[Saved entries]
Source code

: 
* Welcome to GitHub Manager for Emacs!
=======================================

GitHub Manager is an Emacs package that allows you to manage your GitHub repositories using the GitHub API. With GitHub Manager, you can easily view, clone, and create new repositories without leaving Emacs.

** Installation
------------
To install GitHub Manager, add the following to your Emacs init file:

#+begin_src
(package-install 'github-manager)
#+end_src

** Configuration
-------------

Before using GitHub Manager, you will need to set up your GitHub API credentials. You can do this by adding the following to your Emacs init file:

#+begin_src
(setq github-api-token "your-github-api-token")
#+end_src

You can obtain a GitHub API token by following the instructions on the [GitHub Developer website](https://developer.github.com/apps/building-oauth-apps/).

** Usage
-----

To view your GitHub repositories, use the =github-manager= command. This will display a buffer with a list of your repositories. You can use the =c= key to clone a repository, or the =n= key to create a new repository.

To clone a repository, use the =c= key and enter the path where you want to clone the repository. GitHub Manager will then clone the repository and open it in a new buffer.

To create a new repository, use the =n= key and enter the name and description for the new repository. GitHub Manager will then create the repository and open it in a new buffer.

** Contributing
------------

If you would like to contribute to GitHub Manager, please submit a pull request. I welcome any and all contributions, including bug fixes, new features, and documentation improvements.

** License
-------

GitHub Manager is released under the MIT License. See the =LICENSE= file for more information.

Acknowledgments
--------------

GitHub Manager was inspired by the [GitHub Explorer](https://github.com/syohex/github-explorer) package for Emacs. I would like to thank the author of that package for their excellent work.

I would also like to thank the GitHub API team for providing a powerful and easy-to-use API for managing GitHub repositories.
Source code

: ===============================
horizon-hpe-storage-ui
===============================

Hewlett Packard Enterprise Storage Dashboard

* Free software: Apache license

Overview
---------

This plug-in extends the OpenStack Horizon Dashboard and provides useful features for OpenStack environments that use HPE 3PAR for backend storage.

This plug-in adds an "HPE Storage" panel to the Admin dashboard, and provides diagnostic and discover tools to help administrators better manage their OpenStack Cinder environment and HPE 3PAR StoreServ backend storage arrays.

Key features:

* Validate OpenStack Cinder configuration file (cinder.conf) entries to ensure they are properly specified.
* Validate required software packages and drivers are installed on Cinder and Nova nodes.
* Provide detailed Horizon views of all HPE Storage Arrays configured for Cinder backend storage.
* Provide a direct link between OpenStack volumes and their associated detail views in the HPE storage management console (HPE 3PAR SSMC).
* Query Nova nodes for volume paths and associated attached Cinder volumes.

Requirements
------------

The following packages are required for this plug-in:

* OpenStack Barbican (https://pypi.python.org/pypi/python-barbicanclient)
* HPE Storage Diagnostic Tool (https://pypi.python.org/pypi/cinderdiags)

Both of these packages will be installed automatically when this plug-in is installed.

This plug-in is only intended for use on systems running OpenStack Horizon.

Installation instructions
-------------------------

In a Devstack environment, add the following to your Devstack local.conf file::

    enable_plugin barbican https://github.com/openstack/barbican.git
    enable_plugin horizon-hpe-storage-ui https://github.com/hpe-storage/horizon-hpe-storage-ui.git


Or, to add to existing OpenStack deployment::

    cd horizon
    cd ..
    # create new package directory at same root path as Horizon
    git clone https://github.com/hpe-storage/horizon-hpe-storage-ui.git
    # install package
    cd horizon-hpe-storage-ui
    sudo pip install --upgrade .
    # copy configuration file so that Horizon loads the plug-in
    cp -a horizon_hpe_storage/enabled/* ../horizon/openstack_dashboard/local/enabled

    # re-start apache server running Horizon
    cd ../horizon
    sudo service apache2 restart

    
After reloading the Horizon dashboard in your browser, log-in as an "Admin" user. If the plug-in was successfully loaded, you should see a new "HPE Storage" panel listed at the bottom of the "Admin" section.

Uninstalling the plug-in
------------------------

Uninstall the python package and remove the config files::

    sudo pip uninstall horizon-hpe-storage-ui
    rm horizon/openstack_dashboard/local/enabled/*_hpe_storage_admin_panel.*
* * *
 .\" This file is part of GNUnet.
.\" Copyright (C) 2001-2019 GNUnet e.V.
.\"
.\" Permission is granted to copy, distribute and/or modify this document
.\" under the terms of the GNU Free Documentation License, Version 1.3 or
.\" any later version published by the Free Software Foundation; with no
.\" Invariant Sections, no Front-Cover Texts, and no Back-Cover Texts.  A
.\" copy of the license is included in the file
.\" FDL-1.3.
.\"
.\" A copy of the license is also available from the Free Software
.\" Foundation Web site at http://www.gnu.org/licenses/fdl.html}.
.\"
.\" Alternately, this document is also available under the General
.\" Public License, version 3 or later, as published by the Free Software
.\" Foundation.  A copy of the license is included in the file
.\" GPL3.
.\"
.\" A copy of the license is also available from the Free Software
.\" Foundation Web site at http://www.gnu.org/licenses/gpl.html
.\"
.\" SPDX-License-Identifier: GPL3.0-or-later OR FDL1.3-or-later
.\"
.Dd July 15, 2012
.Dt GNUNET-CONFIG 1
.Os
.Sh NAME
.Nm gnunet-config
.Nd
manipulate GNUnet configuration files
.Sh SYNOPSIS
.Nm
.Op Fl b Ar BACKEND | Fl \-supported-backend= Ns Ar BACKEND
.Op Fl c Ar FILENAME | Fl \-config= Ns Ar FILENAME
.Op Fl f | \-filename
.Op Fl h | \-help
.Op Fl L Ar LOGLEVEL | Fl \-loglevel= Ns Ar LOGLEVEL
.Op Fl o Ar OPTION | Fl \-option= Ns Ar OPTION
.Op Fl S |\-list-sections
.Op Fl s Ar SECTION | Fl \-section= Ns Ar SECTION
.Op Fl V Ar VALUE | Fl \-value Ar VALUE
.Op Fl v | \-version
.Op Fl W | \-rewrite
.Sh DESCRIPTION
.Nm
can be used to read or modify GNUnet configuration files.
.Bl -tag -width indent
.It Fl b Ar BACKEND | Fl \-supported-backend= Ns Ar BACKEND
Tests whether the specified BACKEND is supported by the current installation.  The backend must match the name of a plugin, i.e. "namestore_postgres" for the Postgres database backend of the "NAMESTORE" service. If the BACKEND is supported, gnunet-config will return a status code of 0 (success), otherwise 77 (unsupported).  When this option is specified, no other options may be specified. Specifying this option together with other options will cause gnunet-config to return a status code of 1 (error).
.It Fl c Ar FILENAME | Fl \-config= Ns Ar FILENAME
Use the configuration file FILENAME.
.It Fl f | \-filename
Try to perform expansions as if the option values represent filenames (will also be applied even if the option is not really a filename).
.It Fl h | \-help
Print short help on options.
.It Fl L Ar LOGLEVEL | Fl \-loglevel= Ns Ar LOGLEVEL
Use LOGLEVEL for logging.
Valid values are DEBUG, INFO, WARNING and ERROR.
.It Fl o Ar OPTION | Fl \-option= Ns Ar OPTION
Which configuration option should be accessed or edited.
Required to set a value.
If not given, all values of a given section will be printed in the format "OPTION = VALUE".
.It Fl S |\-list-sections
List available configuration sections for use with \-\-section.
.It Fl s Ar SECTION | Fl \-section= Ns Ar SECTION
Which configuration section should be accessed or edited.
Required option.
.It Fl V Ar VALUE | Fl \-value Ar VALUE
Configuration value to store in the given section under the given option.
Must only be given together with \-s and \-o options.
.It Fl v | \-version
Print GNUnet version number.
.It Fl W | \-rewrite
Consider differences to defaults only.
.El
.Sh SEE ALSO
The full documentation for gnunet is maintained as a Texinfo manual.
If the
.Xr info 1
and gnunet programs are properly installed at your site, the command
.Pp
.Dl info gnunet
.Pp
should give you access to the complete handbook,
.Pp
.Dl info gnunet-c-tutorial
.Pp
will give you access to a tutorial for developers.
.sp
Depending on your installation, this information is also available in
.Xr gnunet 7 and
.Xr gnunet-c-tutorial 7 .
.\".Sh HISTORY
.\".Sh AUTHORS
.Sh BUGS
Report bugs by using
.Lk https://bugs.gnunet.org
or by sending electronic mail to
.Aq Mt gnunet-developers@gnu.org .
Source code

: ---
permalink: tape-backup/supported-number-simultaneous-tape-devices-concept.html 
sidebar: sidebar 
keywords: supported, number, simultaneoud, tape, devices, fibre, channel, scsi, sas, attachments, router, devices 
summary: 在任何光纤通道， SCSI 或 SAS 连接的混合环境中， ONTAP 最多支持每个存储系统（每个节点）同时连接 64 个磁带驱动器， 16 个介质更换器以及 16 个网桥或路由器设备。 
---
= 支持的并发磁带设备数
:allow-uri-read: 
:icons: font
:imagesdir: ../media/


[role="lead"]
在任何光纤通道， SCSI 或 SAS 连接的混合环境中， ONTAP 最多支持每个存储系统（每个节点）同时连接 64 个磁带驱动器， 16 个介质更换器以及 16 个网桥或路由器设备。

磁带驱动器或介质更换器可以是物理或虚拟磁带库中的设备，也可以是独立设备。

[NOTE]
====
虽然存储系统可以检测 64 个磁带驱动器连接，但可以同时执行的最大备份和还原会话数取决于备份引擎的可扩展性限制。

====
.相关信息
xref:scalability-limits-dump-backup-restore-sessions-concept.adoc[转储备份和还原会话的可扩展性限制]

How to complete this task »
Starting at the line that contains "虽然存储系统可以检测 64 个磁带驱动器连接，但可以同时执行的最大备份和还原会话数取决于备份引擎的可扩展性限制。" and stopping after the line that contains "xref:scalabili", write out every line exactly as it appears above, and no other line.

The answer »
虽然存储系统可以检测 64 个磁带驱动器连接，但可以同时执行的最大备份和还原会话数取决于备份引擎的可扩展性限制。

====
.相关信息
xref:scalability-limits-dump-backup-restore-sessions-concept.adoc[转储备份和还原会话的可扩展性限制]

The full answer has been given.